• REQUIRED TASKS
(1) Translate this sentence from the article on the squint method of data analysis into Spanish: "That structure made them realize diabetes comes in two different forms."
(2) Write the next part of the article on the squint method of data analysis, picking up after its final sentence.

• DOCUMENT SECTION
☆ ☆ ☆

The squint method of data analysis

Mathematicians discover a Klein bottle hidden within the data underlying photographs

Data has a shape. But you’ve got to squint to see it.

KLEIN BOTTLE A Klein bottle is a cylinder with its two ends glued to one another, but one of the ends is turned inside out first. Properly speaking, it doesn’t intersect itself, but the only way to visualize one in three dimensions is to allow it to do so, as in this model by . Wikimedia commons

INDISTINGUISHABLE For a topologist, a doughnut has the same shape as a coffee cup because you can stretch and squish one into the other. Click on the picture twice to see the coffee cup morph into a doughnut. Wikmedia commons

Take any example you like: health statistics of diabetics, the sequence of genes making up your genome, the rise and fall of financial markets. Turn that data into a multi-dimensional picture by plotting data points that are similar close together and ones that are very different far apart.

Now, squint. What shape do the data form? That shape may tell you about what the data mean. Doctors first analyzing data about diabetics found a big lump of fairly healthy folk along with two flares of sicker people, for example. That structure made them realize diabetes comes in two different forms.

Mathematicians have now found a far more complex shape when “squinting” at the data that makes up digital photographs. Hidden within, they discovered a Klein bottle, an odd mathematical surface with no edges, no inside and no outside. And their discovery may illuminate the way the brain makes sense of images.

To apply the “squint method” to photographic data, Gunnar Carlsson of StanfordUniversity and his colleagues had to overcome two major obstacles. First, because each pixel gets plotted in its own dimension, you’d need hundreds or even thousands of them. Good luck “seeing” in a thousand dimensions!

☆ ☆ ☆

• Dataset entries
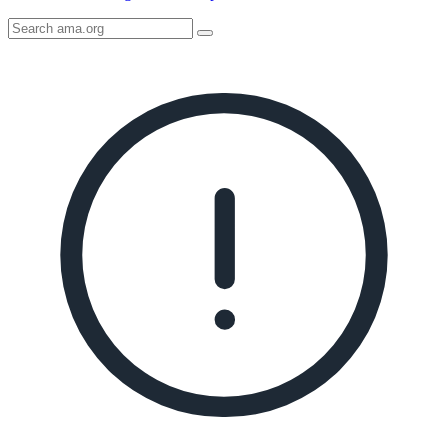
Search
AMA
Icon
image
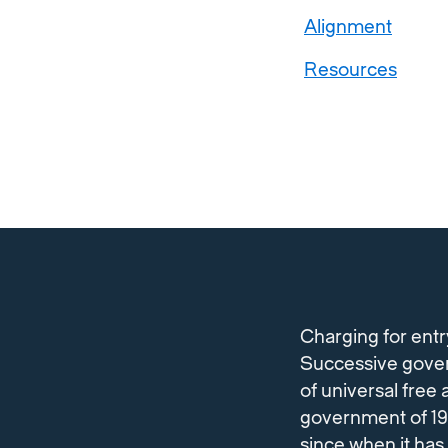
Alignment
Resources
Charging for entr
Successive gover
of universal fre
government of 199
since when it has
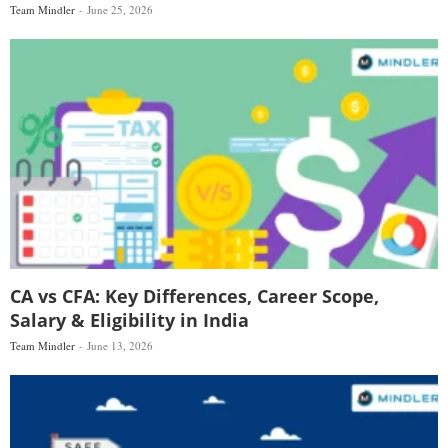
Team Mindler
June 25, 2026
CA vs CFA: Key Differences, Career Scope,
Salary & Eligibility in India
Team Mindler
June 13, 2026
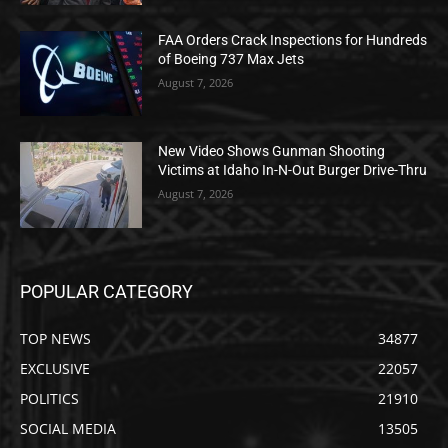
FAA Orders Crack Inspections for Hundreds
of Boeing 737 Max Jets
August 7, 2026
New Video Shows Gunman Shooting
Victims at Idaho In-N-Out Burger Drive-Thru
August 7, 2026
POPULAR CATEGORY
TOP NEWS
34877
EXCLUSIVE
22057
POLITICS
21910
SOCIAL MEDIA
13505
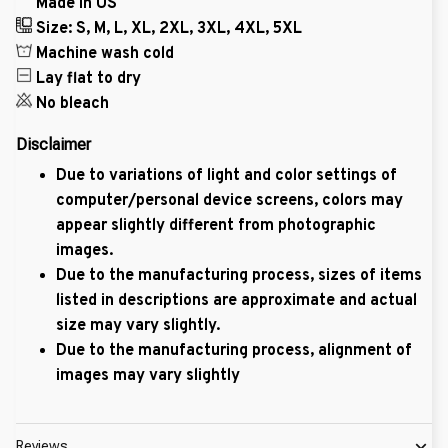
Made in US
Size: S, M, L, XL, 2XL, 3XL, 4XL, 5XL
Machine wash cold
Lay flat to dry
No bleach
Disclaimer
Due to variations of light and color settings of
computer/personal device screens, colors may
appear slightly different from photographic
images.
Due to the manufacturing process, sizes of items
listed in descriptions are approximate and actual
size may vary slightly.
Due to the manufacturing process, alignment of
images may vary slightly
Reviews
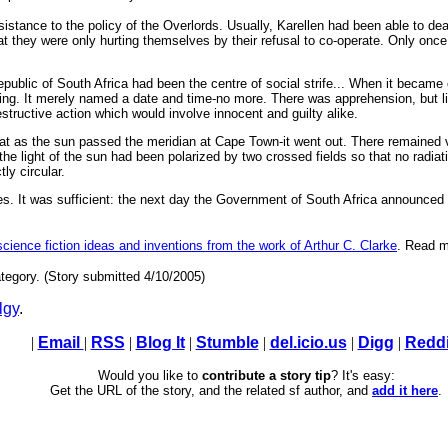
tance to the policy of the Overlords. Usually, Karellen had been able to deal
t they were only hurting themselves by their refusal to co-operate. Only once
public of South Africa had been the centre of social strife... When it became
ing. It merely named a date and time-no more. There was apprehension, but litt
structive action which would involve innocent and guilty alike.
hat as the sun passed the meridian at Cape Town-it went out. There remained vi
the light of the sun had been polarized by two crossed fields so that no radia
ly circular.
s. It was sufficient: the next day the Government of South Africa announced tha
 science fiction ideas and inventions from the work of Arthur C. Clarke
. Read m
tegory. (Story submitted 4/10/2005)
lgy
.
|
Email
|
RSS
|
Blog It
|
Stumble
|
del.icio.us
|
Digg
|
Reddi
Would you like to
contribute a story tip
? It's easy:
Get the URL of the story, and the related sf author, and
add it here
.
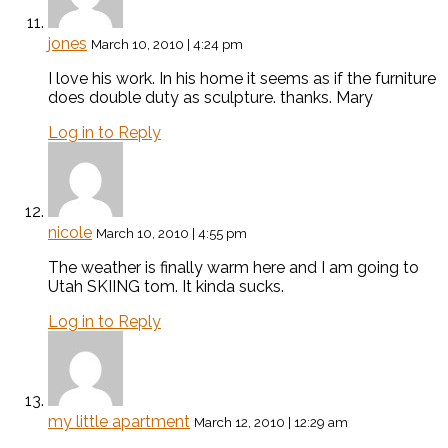
jones
March 10, 2010 | 4:24 pm
I love his work. In his home it seems as if the furniture
does double duty as sculpture. thanks. Mary
Log in to Reply
nicole
March 10, 2010 | 4:55 pm
The weather is finally warm here and I am going to
Utah SKIING tom. It kinda sucks.
Log in to Reply
my little apartment
March 12, 2010 | 12:29 am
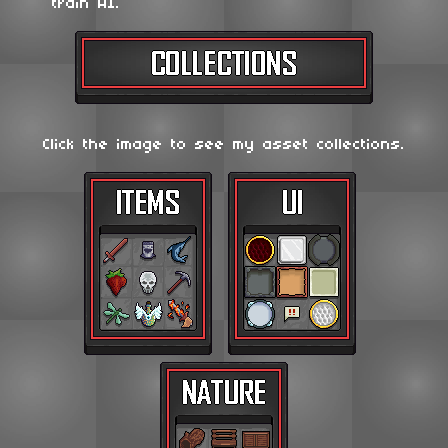
train AI.
Click the image to see my asset collections.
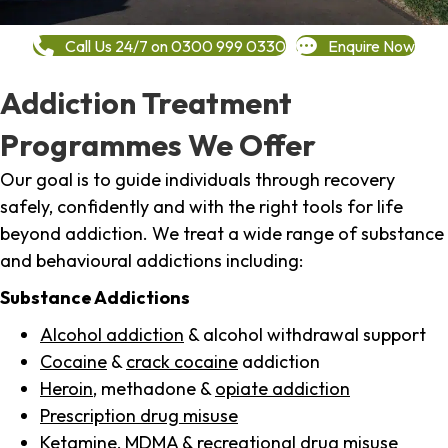
Call Us 24/7 on 0300 999 0330
Enquire Now
Addiction Treatment
Programmes We Offer
Our goal is to guide individuals through recovery
safely, confidently and with the right tools for life
beyond addiction. We treat a wide range of substance
and behavioural addictions including:
Substance Addictions
Alcohol addiction
& alcohol withdrawal support
Cocaine
&
crack cocaine
addiction
Heroin
, methadone &
opiate addiction
Prescription drug misuse
Ketamine,
MDMA
& recreational drug misuse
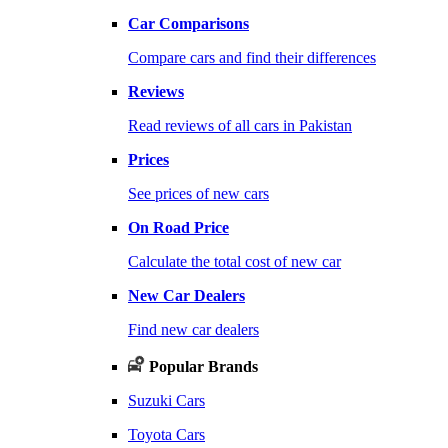
Car Comparisons
Compare cars and find their differences
Reviews
Read reviews of all cars in Pakistan
Prices
See prices of new cars
On Road Price
Calculate the total cost of new car
New Car Dealers
Find new car dealers
Popular Brands
Suzuki Cars
Toyota Cars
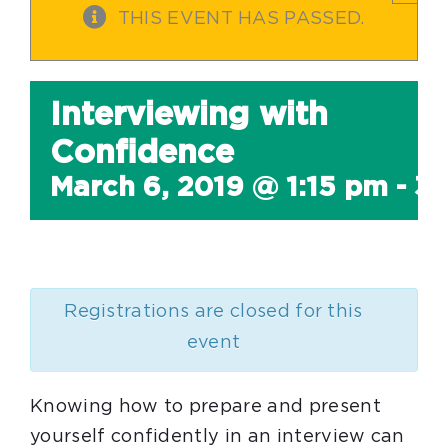
THIS EVENT HAS PASSED.
Interviewing with
Confidence
March 6, 2019 @ 1:15 pm
-
3:
Registrations are closed for this
event
Knowing how to prepare and present
yourself confidently in an interview can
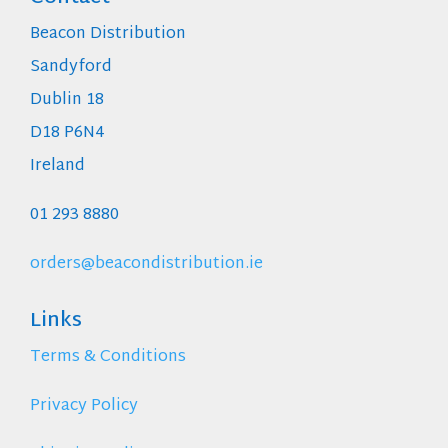
Beacon Distribution
Sandyford
Dublin 18
D18 P6N4
Ireland
01 293 8880
orders@beacondistribution.ie
Links
Terms & Conditions
Privacy Policy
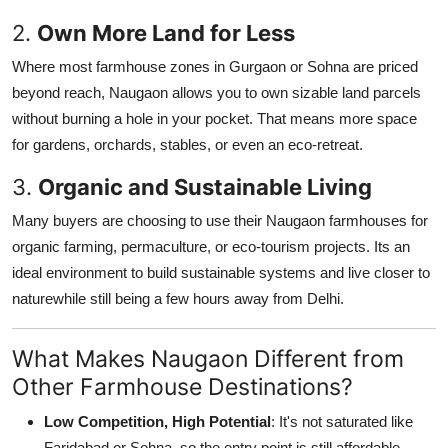
2.
Own More Land for Less
Where most farmhouse zones in Gurgaon or Sohna are priced
beyond reach, Naugaon allows you to own sizable land parcels
without burning a hole in your pocket. That means more space
for gardens, orchards, stables, or even an eco-retreat.
3.
Organic and Sustainable Living
Many buyers are choosing to use their Naugaon farmhouses for
organic farming, permaculture, or eco-tourism projects. Its an
ideal environment to build sustainable systems and live closer to
naturewhile still being a few hours away from Delhi.
What Makes Naugaon Different from
Other Farmhouse Destinations?
Low Competition, High Potential
: It's not saturated like
Faridabad or Sohna, so the entry point is still affordable.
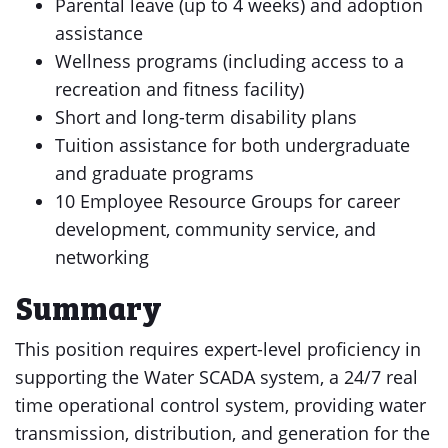
Parental leave (up to 4 weeks) and adoption
assistance
Wellness programs (including access to a
recreation and fitness facility)
Short and long-term disability plans
Tuition assistance for both undergraduate
and graduate programs
10 Employee Resource Groups for career
development, community service, and
networking
Summary
This position requires expert-level proficiency in
supporting the Water SCADA system, a 24/7 real
time operational control system, providing water
transmission, distribution, and generation for the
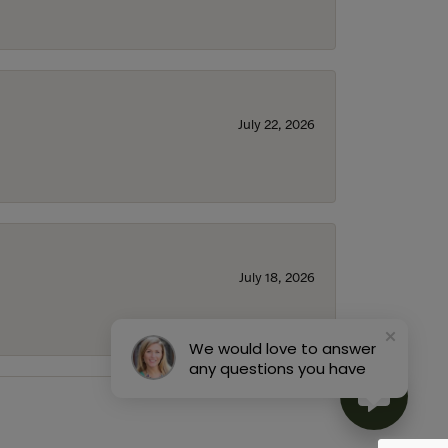
July 22, 2026
July 18, 2026
We would love to answer
any questions you have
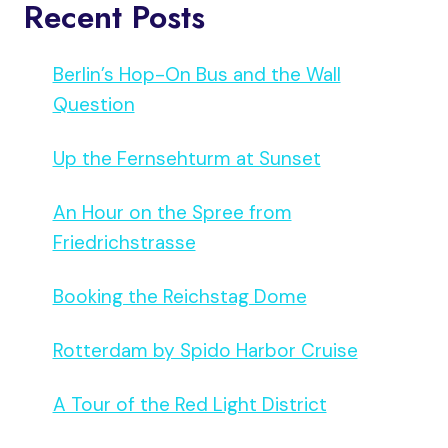
Recent Posts
Berlin’s Hop-On Bus and the Wall
Question
Up the Fernsehturm at Sunset
An Hour on the Spree from
Friedrichstrasse
Booking the Reichstag Dome
Rotterdam by Spido Harbor Cruise
A Tour of the Red Light District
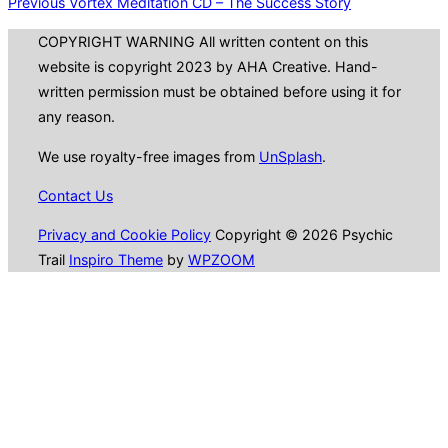
Previous
Post
Previous
Vortex Meditation CD – The Success Story
navigation
COPYRIGHT WARNING All written content on this
website is copyright 2023 by AHA Creative. Hand-
written permission must be obtained before using it for
any reason.
We use royalty-free images from
UnSplash
.
Contact Us
Privacy and Cookie Policy
Copyright © 2026 Psychic
Trail
Inspiro Theme
by
WPZOOM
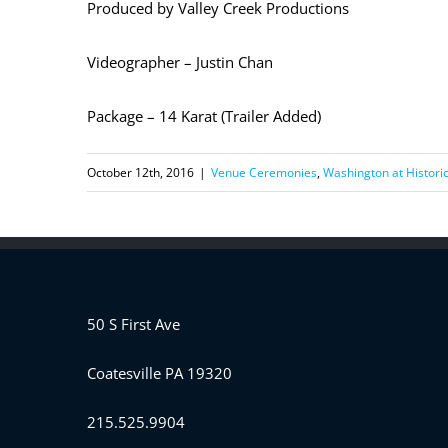
Produced by Valley Creek Productions
Videographer – Justin Chan
Package – 14 Karat (Trailer Added)
October 12th, 2016
|
Venue Ceremonies
,
Washington at Historic
50 S First Ave
Coatesville PA 19320
215.525.9904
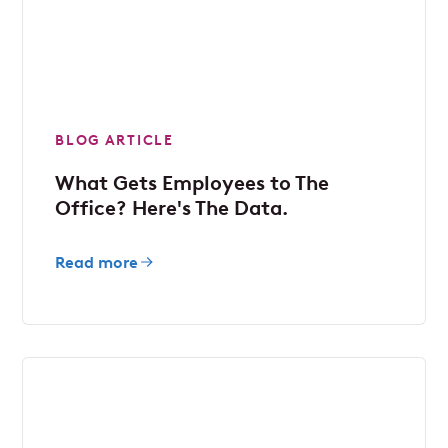
BLOG ARTICLE
What Gets Employees to The
Office? Here's The Data.
Read more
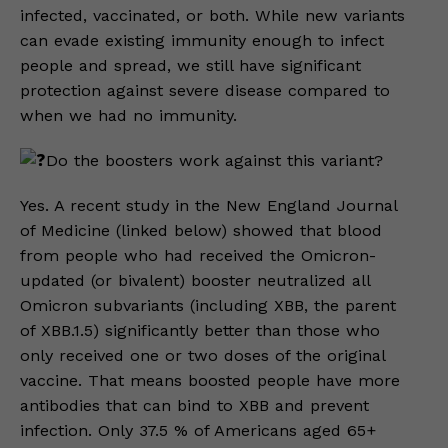
infected, vaccinated, or both. While new variants
can evade existing immunity enough to infect
people and spread, we still have significant
protection against severe disease compared to
when we had no immunity.
Do the boosters work against this variant?
Yes. A recent study in the New England Journal
of Medicine (linked below) showed that blood
from people who had received the Omicron-
updated (or bivalent) booster neutralized all
Omicron subvariants (including XBB, the parent
of XBB.1.5) significantly better than those who
only received one or two doses of the original
vaccine. That means boosted people have more
antibodies that can bind to XBB and prevent
infection. Only 37.5 % of Americans aged 65+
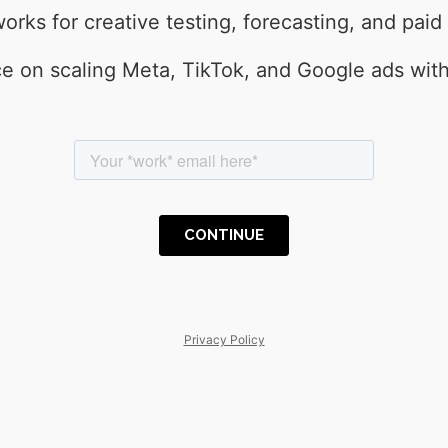
rks for creative testing, forecasting, and paid
e on scaling Meta, TikTok, and Google ads wit
Privacy Policy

☆ ☆ ☆

• OUTPUTS FOR THE TASKS
(1) Esa estructura les hizo darse cuenta de que la diabetes se presenta en dos formas distintas.

(2)
The next challenge is to formalize what it means to squint. Visually, squinting allows us to smear points together, filling in the gaps to see a whole shape. But mathematically, it’s not obvious how best to do this.

Happily, one of the most abstract areas of mathematics has the precise tools for the job. The field of topology could, in fact, be called the mathematics of high-dimensional squinting.

Topologists study geometric shapes just as geometers do. But a geometer thinks two mathematical objects are the same only if you can pick one up and put it on top of another, the two shapes line up exactly, with no bending or stretching or monkey business of any kind. That’s not very useful for studying data, which tend to be noisy and imprecise to begin with.

Topologists, on the other hand, are perfectly happy allowing objects to be stretched or squished, as long as you don’t punch any holes or glue anything together. So for a topologist, a doughnut and a coffee cup with a handle have the same shape. The cup part can be squashed, leaving just the handle to form a loop – the same general shape as a doughnut.

“Topology is a less sensitive and more qualitative way of looking at things than geometry,” Carlsson says. And this blurry vision is just right for data analysts seeking the meaning in a mess of data.

Furthermore, topologists have built theoretical tools to recognize these rough shapes of very high-dimensional objects. Carlsson and his colleagues have turned these theoretical tools into computer data-analysis tools.

To analyze photographic data, he first simplified the problem as much as possible by focusing in on tiny areas of a digital picture, three pixels by three pixels. He plotted the grayscale value of each pixel on its own axis. Since each patch had a total of nine pixels, that meant that he needed a nine-dimensional space. That’s impossible to see, but not hard to perform calculations about.

In theory, a patch could have any combination of shades in each of those nine pixels, but Carlsson found that most combinations rarely occurred. That’s not surprising because if you randomly assign a shade to each of the pixels, the result will usually look like noise, rather than looking like a portion of a meaningful object. So it won’t often occur in a photograph.

That means that the points he plotted filled up only a portion of the full nine-dimensional space. Carlsson wanted to know if those plotted points created a shape — in a squinty, topological sense.

And indeed, he calculated that they formed the remarkable shape of a Klein bottle.

The finding may pave the way to more advanced methods of compressing photographic data, Carlsson says. Furthermore, cells in the brain’s primary visual cortex are tuned to pick up the very patches that are most important in the structure of the Klein bottle, suggesting the brain itself may use a similar sort of “compression algorithm” to quickly pull information from what it sees.